- [DATA SECTION]:
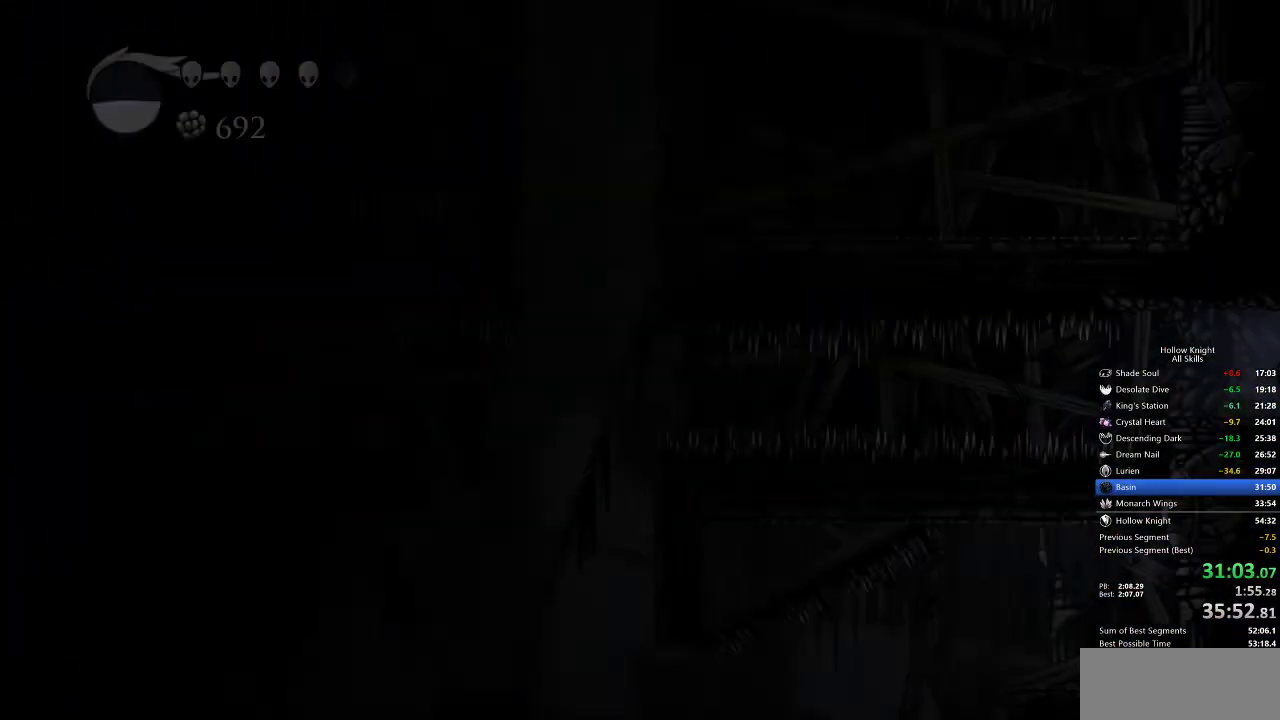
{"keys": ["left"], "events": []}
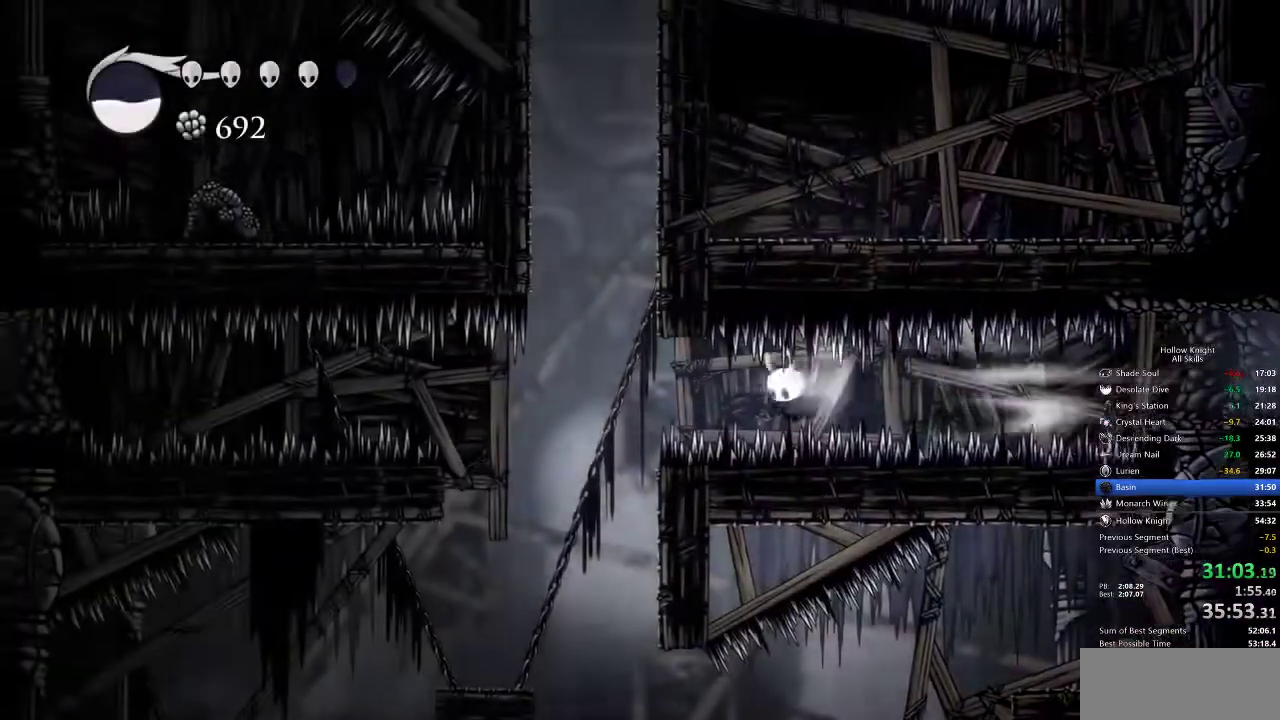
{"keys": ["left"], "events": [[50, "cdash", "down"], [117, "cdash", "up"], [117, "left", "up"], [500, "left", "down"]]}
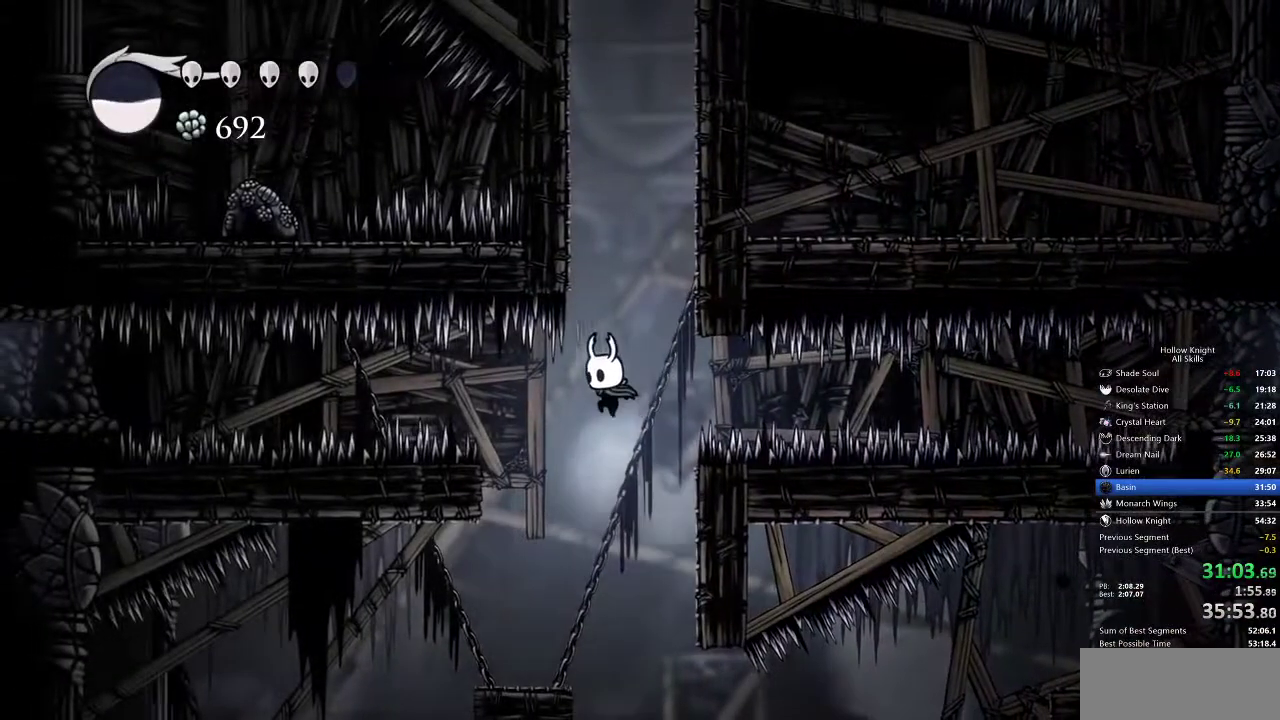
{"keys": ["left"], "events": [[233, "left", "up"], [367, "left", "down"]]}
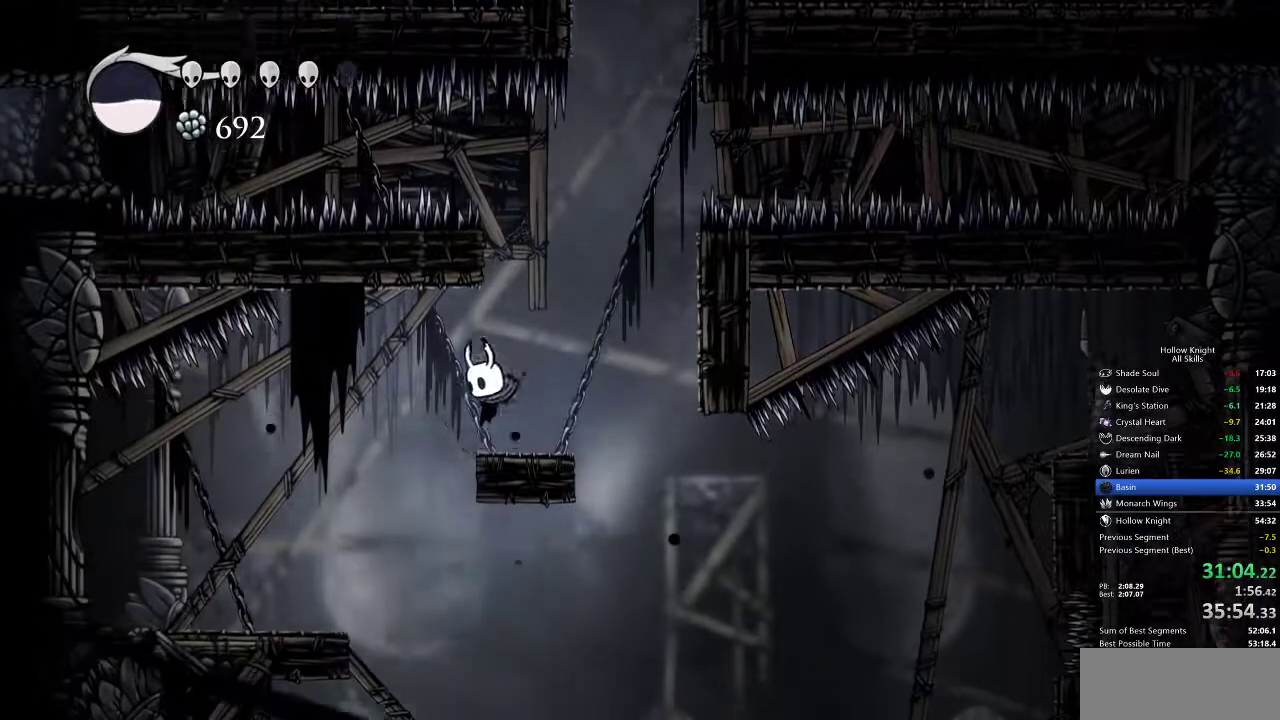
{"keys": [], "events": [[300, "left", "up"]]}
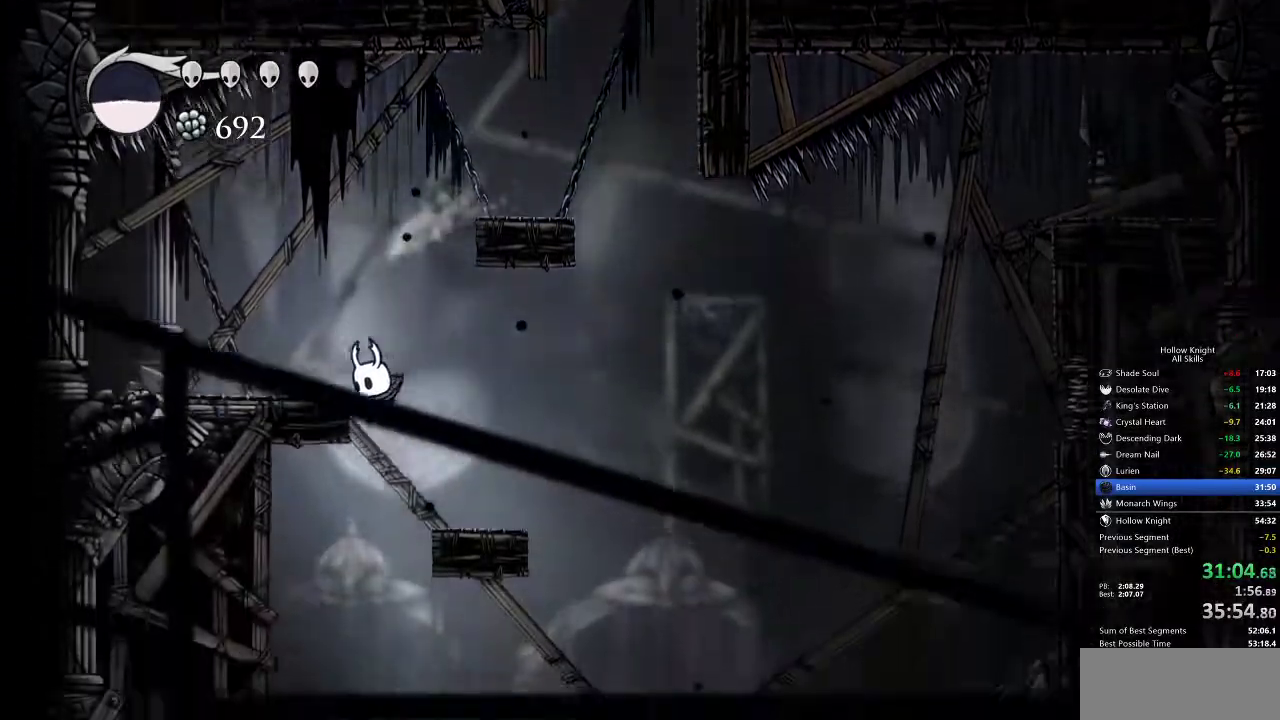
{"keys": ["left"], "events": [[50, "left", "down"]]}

- [WHAT TO PRODUCE]:
Pull out every line of the records above that contains the word "down".

- [EXERCISE OUTPUT]:
{"keys": ["left"], "events": [[50, "cdash", "down"], [117, "cdash", "up"], [117, "left", "up"], [500, "left", "down"]]}
{"keys": ["left"], "events": [[233, "left", "up"], [367, "left", "down"]]}
{"keys": ["left"], "events": [[50, "left", "down"]]}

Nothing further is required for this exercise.